Pour gagner de l’influence dans la classe ouvrière, à l’aide d’une tactique concrète et d’un programme, une formation intensive dans la théorie marxiste, mais aussi de l’expérience sont nécessaires. C’est cela la formation des cadres, des experts de la révolution. La raison principale des faiblesses du PCS résidait dans son manque d’expérience, qui se traduisait par un niveau politique limité de ses cadres. Au contraire, les bolchéviks russes avaient, à travers des années de convulsions politiques, construit un noyau de révolutionnaires. 

Le Comintern, dans ses premières années, essaya de compenser, patiemment, ce retard. Il prévenait des écarts opportunistes et sectaires, envoyait des délégués, menait des discussions et écrivait des lettres. Cependant, avec sa propre dégénérescence, la prise du pouvoir de Staline et la politique catastrophique de la “troisième période”, le PCS a été détruit. Plutôt que de former ses cadres et de les préparer pour le retour enflammé de la lutte des classes des années 30, le parti s’est auto-détruit jusqu’à devenir une secte. 

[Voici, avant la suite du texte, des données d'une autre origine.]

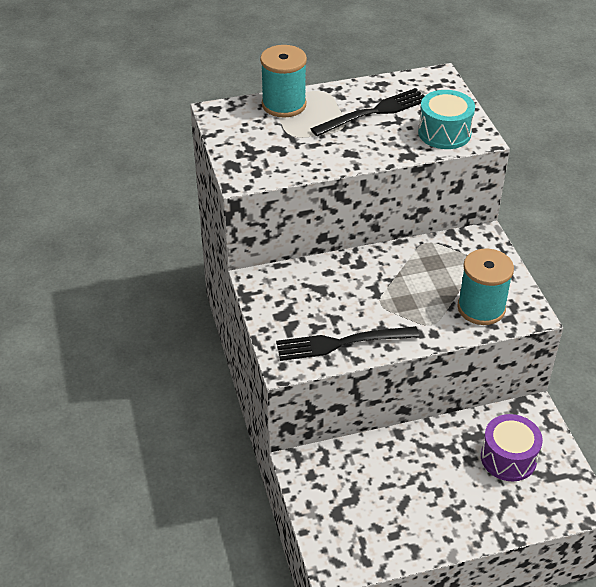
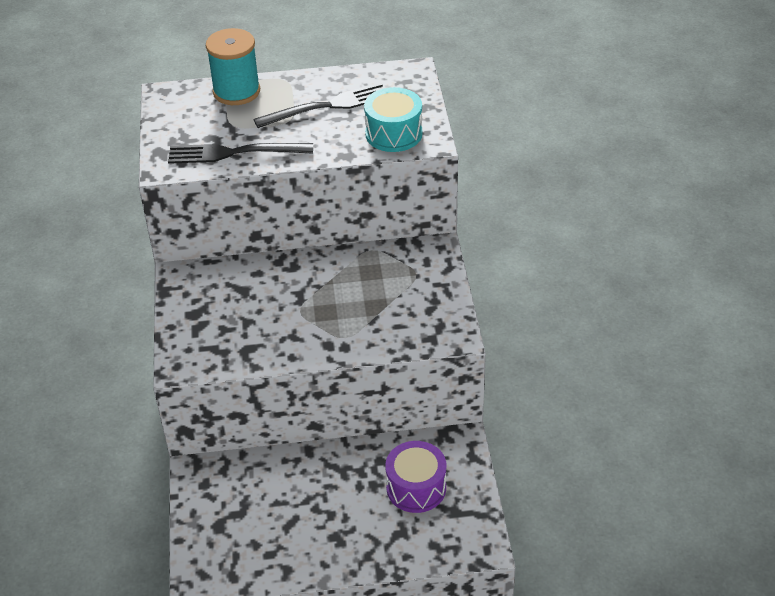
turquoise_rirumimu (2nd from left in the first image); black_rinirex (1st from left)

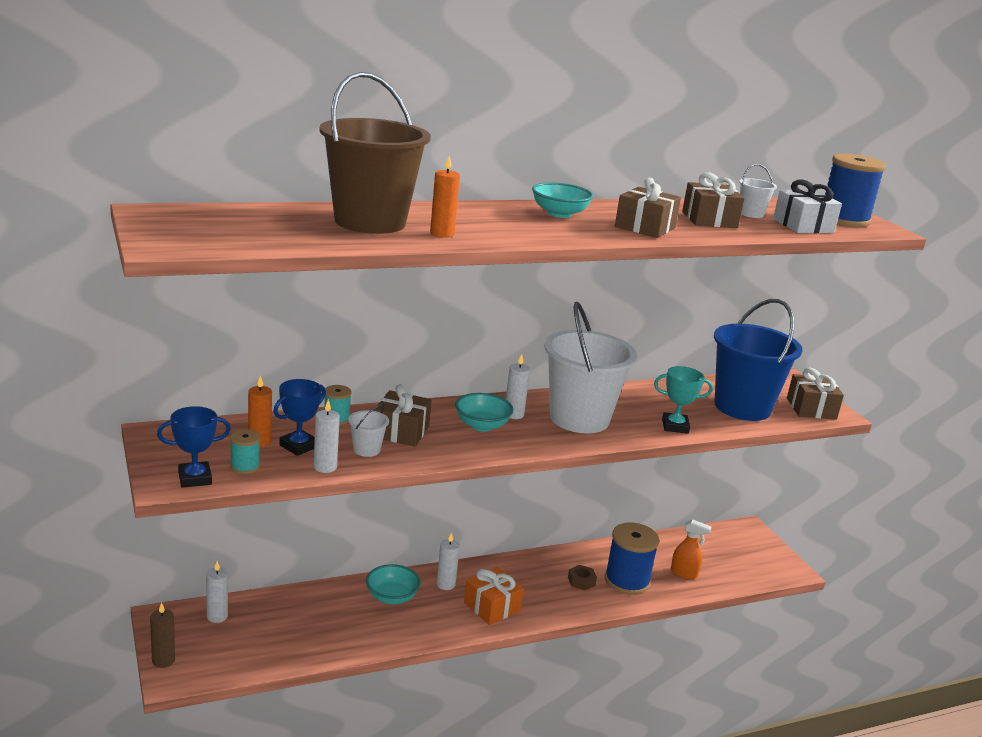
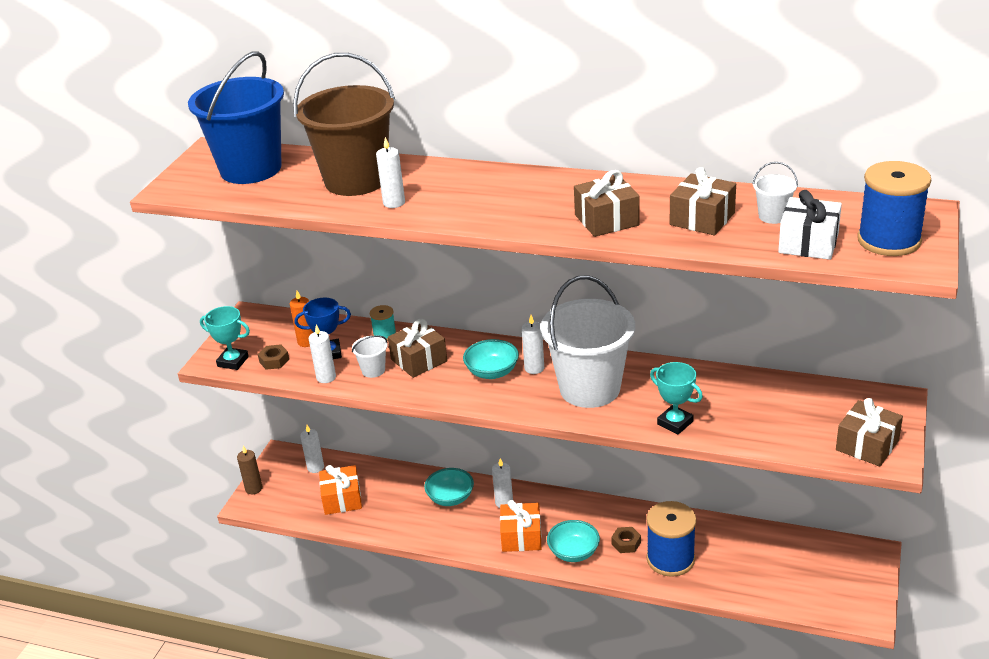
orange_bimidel; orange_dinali (1st from left); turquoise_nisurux (3rd from left); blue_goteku; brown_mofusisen (1st from left); turquoise_batezevex (1st from left); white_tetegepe (3rd from left)

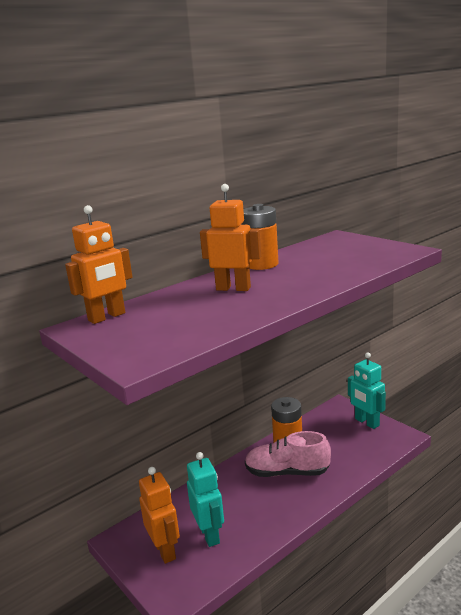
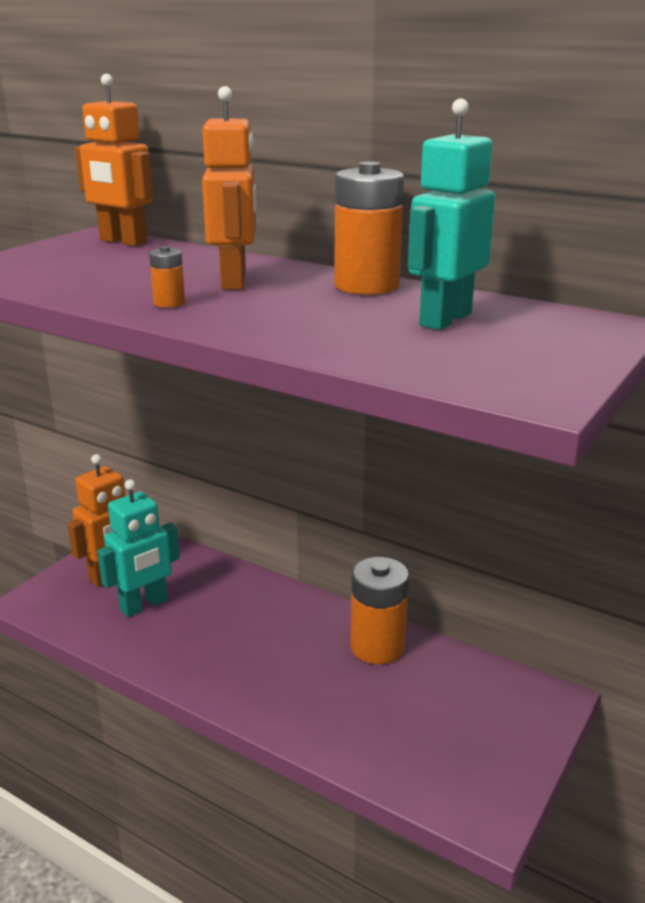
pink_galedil; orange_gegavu (1st from left); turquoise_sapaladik (2nd from left)

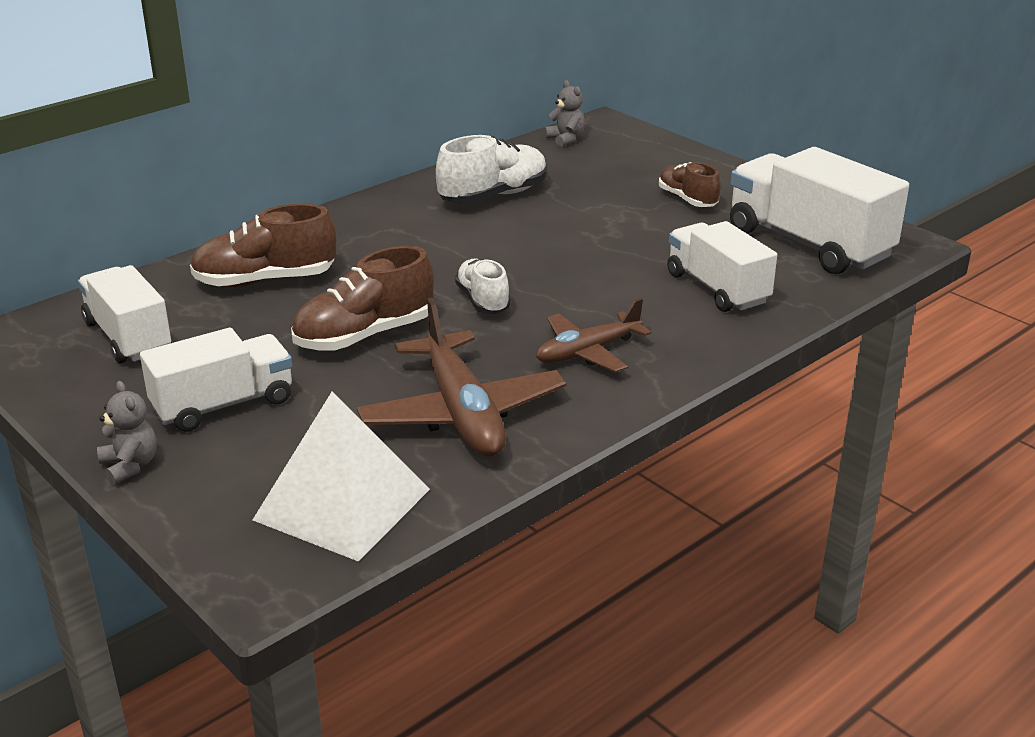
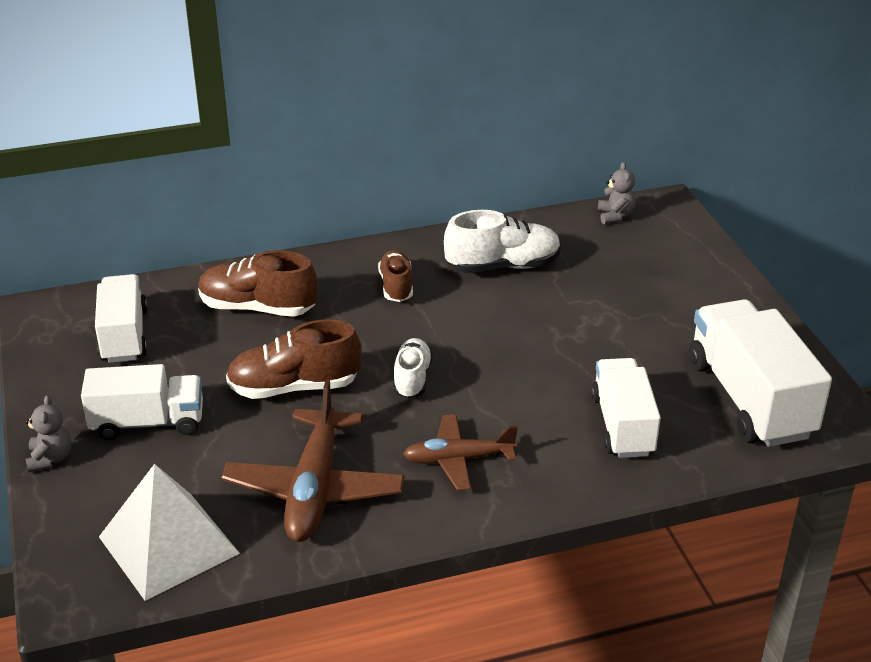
brown_galedil (3rd from left)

Nous nous préparons aujourd’hui pour des événements comme ceux des années 20 et 30. Les communistes auront l’opportunité de devenir une force de masse. Cependant, nous sommes encore aujourd’hui trop petits pour faire du travail de masse. Afin d’être prêts le moment venu, et dès aujourd’hui gagner une certaine influence, nous nous appuyons sur la théorie, la cristallisation des luttes du passé. De cette manière, nous aurons, dans le futur, des centaines et des milliers de communistes qui sauront comment gagner les prochaines couches de la classe ouvrière pour la révolution. Nous construisons aujourd’hui un parti de cadres pour terminer l’œuvre que nos camarades du PCS ont commencée.